Data shown
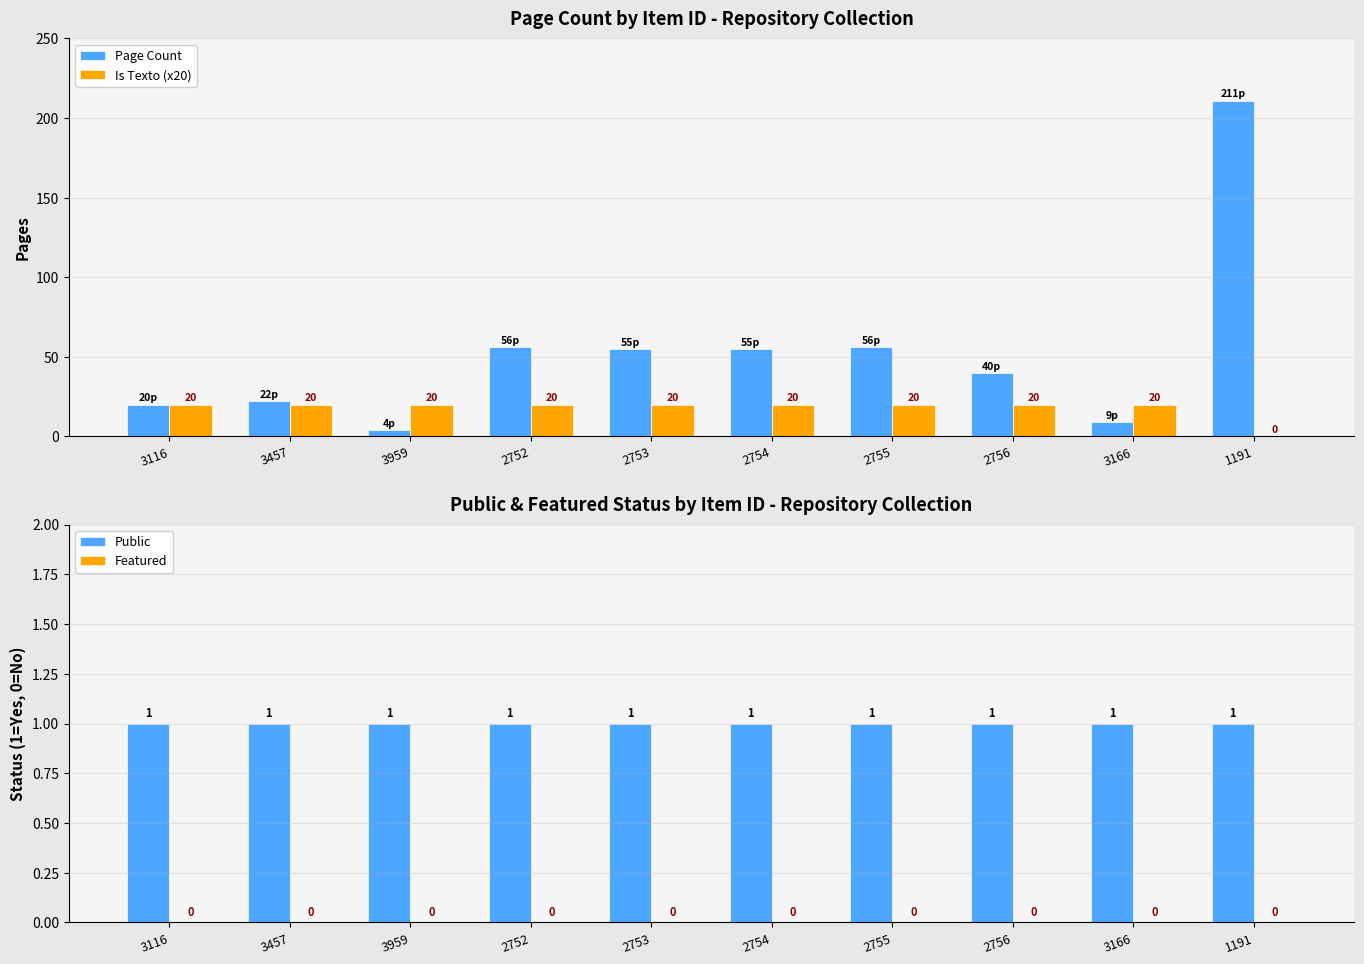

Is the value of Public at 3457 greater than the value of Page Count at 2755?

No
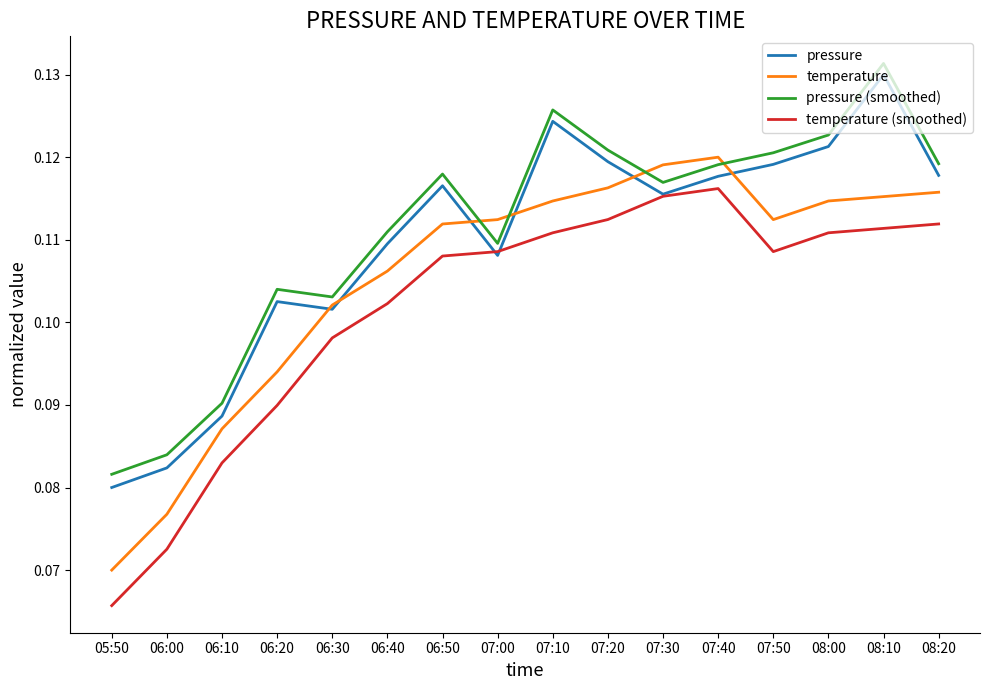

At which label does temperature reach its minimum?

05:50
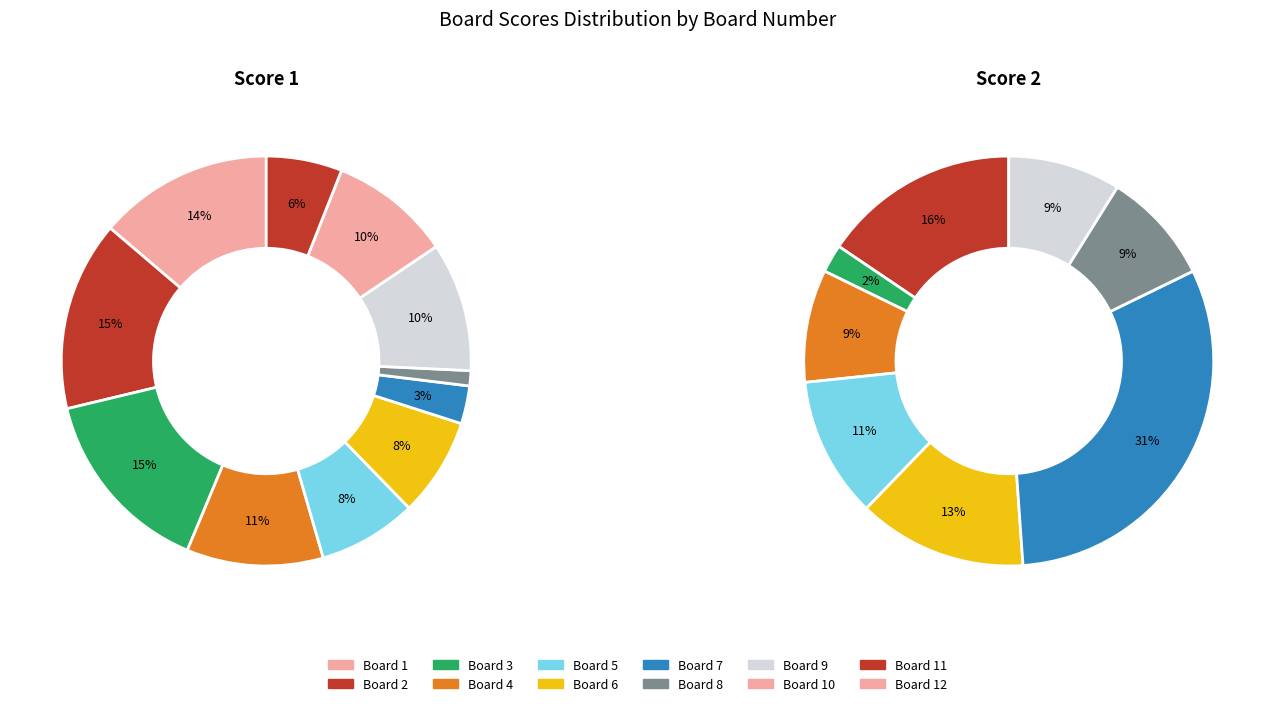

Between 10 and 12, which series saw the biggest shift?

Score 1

How to complete this task
Locate every line in the entries above that contains the word "which", and copy each of those lines. Treat uppercase and lowercase as different.

Exercise result
At which label does temperature reach its minimum?
Between 10 and 12, which series saw the biggest shift?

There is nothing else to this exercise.